Pace and tempo are a much more important facet of the game for USF, as it has an assisted shot rate (66.3%) accounting for nearly two-thirds of its total shot attempts—revealing a clear emphasis on passing and quality takes. It’s a type of offense where guards who value possession thrive: Elisa Pinzan was near the top of the national assist charts last season and is well on track to do so again, averaging 6.0 dishes a night so far this year even against the Bulls’ loaded schedule. And many of those dimes are going to fellow backcourt mates Sydni Harvey and Elena Tsineke, who lead USF at the moment with 14.9 and 13.8 points per game, respectively.

Defense

Here’s a quick trivia question: What three schools have held UConn to 60 points or fewer since the beginning of the 2020-21 season? Arizona did it in the Final Four this past season, as did South Carolina in this year’s Battle 4 Atlantis title game. The other answer is South Florida, which did it in the same event’s semifinal (the Huskies won the game 60-53, however). 

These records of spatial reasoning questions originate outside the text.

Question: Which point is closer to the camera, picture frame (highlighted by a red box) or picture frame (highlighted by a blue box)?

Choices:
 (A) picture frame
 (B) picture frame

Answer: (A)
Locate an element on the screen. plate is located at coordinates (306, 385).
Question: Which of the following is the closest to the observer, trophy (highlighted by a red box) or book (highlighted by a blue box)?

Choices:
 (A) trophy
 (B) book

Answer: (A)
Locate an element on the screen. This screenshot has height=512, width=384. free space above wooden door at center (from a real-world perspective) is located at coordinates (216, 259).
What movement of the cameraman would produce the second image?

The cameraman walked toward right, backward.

It’s more than fair to call the Bulls an elite defense. Even while facing up against some of the country’s most polished offenses, most players are no match for a guarding unit that currently forces steals on 11.9 percent of possessions (a top-50 rate) and is limited to just 36.7 percent shooting from the field this year—again, a very impressive number considering the opposition that USF has played.

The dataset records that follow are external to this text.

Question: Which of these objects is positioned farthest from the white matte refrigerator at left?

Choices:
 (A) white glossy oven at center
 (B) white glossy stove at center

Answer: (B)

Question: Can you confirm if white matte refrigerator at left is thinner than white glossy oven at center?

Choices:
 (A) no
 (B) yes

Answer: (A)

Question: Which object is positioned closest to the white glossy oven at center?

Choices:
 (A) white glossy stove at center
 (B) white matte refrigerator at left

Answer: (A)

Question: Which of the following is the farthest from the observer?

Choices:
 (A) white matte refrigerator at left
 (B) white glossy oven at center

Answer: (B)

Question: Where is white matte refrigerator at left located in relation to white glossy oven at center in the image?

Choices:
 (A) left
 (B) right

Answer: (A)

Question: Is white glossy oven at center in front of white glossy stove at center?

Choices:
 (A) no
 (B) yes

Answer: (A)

It helps that forward Bethy Mununga vacuums in defensive rebounds on a nightly basis. Take the Stanford win, for instance, where Mununga’s absurd tally of 23 rebounds (15 defensive) more than doubled the number All-America candidate Cameron Brink had (11) for the Cardinal. The 54 points Stanford put up against USF, by the way, tied for its lowest scoring output in a game since Feb. 10, 2019, when it only managed 48 points against Sabrina Ionescu’s Oregon. The Bulls’ defense was a unit this past season that ended up finishing with an average points per game allowed of 55.4, while holding opponents to just 25.4 percent from 3-point range and an average of just 0.7 points per play. Once conference play begins and USF’s schedule eases up, expect it to climb up the rankings on the back of suffocating shot denial. 

X-factor

Fernandez’s 21-year tenure in Tampa has been truly historic, with the coach having taken the Bulls to six NCAA Tournaments over the past decade. However, none of those tickets to the Big Dance have extended past the first weekend and into the Sweet 16. What gives? Tough draws may be one reason—the Bulls have never been higher than a No. 6 seed in the tourney—but it comes more down to USF not really being able to play the defensive-minded game it wants—like when it allowed 102 points in an upset to No. 11 Buffalo in 2018—or when it does, the Bulls don’t score enough, like in a 60-52 loss to Louisville in 2015. 

It’s been a matter of pulling off a complete game when it counts for Fernandez’s crew over the past few seasons. But this time around beating the reigning national title winners that return numerous starters from that team requires about as perfect of a performance as you can get. Whether those types of nights can last will remain to be seen; USF is widely expected to run through the American Athletic Conference and be its top representative in the NCAA Tournament. And with perhaps its best team in school history, time is of the essence to get somewhere with that roster.